Fri May 10, 2013, 12:39 AM
May 2013

That virtually guarantees that some small fraction of Earth's water was spread throughout most of the rest of the solar system, because the ejected particles would only need about ten percent more velocity to reach Saturn--less if the ejected pieces pick up gravity assists from the Moon, Earth, and other planets (take as an example Cassini's roundabout path to Saturn).

So it's not crazy to guess now that some of that ejected water made it to Mars, Ceres, Europa, Callisto, Enceladus, Titan, and pretty much anywhere else inside of Uranus where we think life might exist.

We may someday soon be slightly disappointed to discover that there is life elsewhere in the Solar System... and it's blue-green algae, much like here on Earth because that's where it originated.

We may soon also see a goalpost shift as the search for life elsewhere in the solar system turns into a search for life that developed independently from Earth, or from whatever original source sparked life on Earth.

Victor_c3

(3,557 posts)
2. Such a finding would be absolutely remarkable
Fri May 10, 2013, 05:38 AM
May 2013

It would show just how robust and far-spread life is and can be. I think that if we found the scenario that you mentioned to be the case that our chances of finding life in other solar systems would be much more likely.

To a guy who only casually follows our discoveries in space, Enceladus seems like the most likely spot in my mind for finding life. I hope to see a mission to seriously explore that moon in the next decade or two.

muriel_volestrangler

(101,154 posts)
4. No, because it is about a time before life on earth started
Fri May 10, 2013, 08:08 AM
May 2013

(or, just possibly, when it had formed once, and was then wiped out by the enormous collision that formed the Moon from a significant part of the mantle of the Earth - but that's pure speculation that life could have formed earlier and then get wiped out, on my part; the point is that the ancestor of all life on earth formed after the collision).

This is water that was trapped inside the volcanic glass when the collision happened. Or, as Jim__'s link below suggests, came from carbonaceous chondrite meteorites after the Moon was formed. But they're not saying it came from an Earth with life.

sofa king

(10,857 posts)
5. Fair enough.
Fri May 10, 2013, 12:01 PM
May 2013

The water discovered on the Moon may be primarily from the "creation event," but the math has already been done to show that Earth's first astronauts certainly predated humans by millions of years.

http://arxiv.org/abs/1204.1719
http://www.technologyreview.com/view/425093/earth-ejecta-could-have-seeded-life-on-europa/

According to that second paper, some earth impact material escapes the solar system entirely, which was something of a surprise at the time.

== GIVEN RECORDS ==
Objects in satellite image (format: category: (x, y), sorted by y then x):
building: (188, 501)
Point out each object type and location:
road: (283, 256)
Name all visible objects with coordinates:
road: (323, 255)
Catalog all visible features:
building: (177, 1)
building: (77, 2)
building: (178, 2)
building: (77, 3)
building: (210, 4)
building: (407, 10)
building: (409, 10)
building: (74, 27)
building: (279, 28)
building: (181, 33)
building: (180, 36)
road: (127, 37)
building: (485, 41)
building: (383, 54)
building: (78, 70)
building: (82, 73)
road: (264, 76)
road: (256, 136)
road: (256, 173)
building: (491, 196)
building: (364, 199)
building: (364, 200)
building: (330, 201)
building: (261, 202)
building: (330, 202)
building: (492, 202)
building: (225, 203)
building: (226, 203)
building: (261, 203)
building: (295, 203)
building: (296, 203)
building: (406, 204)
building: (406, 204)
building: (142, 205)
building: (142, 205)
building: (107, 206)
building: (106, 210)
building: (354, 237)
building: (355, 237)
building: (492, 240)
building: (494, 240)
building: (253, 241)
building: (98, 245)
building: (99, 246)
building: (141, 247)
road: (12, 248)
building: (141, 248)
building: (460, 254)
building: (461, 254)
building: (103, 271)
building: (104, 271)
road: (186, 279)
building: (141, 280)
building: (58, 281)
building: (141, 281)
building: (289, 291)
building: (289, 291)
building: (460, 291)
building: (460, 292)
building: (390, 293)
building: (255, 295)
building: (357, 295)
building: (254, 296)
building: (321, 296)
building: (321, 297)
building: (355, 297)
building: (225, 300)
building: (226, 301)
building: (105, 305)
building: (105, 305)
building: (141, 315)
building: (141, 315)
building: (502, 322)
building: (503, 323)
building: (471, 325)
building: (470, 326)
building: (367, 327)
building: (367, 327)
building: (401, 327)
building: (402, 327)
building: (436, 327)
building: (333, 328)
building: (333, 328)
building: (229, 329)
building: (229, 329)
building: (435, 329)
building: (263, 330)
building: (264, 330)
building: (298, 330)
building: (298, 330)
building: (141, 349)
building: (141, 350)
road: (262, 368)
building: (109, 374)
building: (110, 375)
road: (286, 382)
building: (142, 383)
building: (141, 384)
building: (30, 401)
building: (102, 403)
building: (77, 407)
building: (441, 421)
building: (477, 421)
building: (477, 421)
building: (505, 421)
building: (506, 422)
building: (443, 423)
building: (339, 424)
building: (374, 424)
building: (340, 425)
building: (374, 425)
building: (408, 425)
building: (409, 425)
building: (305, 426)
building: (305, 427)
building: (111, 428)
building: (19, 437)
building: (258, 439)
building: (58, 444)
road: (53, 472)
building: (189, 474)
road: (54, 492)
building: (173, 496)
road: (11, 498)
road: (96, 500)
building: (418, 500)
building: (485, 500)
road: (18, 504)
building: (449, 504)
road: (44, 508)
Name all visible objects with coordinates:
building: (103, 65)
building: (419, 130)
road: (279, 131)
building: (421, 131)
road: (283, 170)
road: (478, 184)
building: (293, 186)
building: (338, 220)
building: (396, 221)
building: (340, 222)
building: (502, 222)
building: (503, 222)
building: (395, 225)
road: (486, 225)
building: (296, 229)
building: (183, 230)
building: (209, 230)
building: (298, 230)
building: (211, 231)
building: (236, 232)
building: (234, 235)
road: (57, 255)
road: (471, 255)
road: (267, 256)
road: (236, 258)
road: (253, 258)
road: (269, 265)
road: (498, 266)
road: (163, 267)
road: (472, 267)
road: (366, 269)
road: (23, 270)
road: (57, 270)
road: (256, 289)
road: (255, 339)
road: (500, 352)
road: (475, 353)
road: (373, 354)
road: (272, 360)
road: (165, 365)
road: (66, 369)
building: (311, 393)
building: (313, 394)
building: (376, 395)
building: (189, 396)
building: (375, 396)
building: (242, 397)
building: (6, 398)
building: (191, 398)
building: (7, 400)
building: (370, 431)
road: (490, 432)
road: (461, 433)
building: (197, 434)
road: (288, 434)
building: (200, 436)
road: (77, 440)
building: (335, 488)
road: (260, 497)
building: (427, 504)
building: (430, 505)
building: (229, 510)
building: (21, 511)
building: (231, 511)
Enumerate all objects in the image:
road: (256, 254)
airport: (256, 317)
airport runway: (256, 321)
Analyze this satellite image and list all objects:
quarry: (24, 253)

== EXERCISE TASKS ==
a: Copy the passage from the discussion of Earth ejecta between "4. No, because" and "after the collision).", inclusive.
b: Answer these questions using the discussion of Earth ejecta:
(i) About how much more velocity would the ejected particles need to reach Saturn?
(ii) Which moon seems the most likely spot for finding life to the poster Victor_c3?
(iii) According to the second paper linked, what does some Earth impact material do?
c: Go on with the discussion of Earth ejecta, starting after its final sentence.

== SOLVED PROBLEMS ==
a:
4. No, because it is about a time before life on earth started
Fri May 10, 2013, 08:08 AM
May 2013

(or, just possibly, when it had formed once, and was then wiped out by the enormous collision that formed the Moon from a significant part of the mantle of the Earth - but that's pure speculation that life could have formed earlier and then get wiped out, on my part; the point is that the ancestor of all life on earth formed after the collision).

b:
(i) About ten percent more.
(ii) Enceladus.
(iii) It escapes the solar system entirely.

c:
And, this is nothing about nothing, but there is an outside chance that the first human-made object to escape the solar system entirely was a steel plate that was, uh, "projected" from the underground Pascal-B nuclear test via a mine shaft about five weeks before Sputnik launched in 1957. The plate was estimated to be doing six times earth escape velocity at ground level, which suggests that if it did not burn up while exiting the Earth's atmosphere, Elvis would have left the building. (The scientist in charge of the experiment does not think the plate made it to space before burning up.)

http://en.wikipedia.org/wiki/Operation_Plumbbob

Jim__

(14,045 posts)
3. Another possibility is that the water on the moon came from the same carbonaceous chondrites.
Fri May 10, 2013, 06:57 AM
May 2013

This article at phys.org mentions that possibility:

...

By showing that water on the moon and Earth came from the same source, this new study offers yet more evidence that the moon's water has been there all along, or nearly so.

"The simplest explanation for what we found is that there was water on the proto-Earth at the time of the giant impact," said Alberto Saal, a geochemist at Brown University and the study's lead author. "Some of that water survived the impact, and that's what we see in the moon."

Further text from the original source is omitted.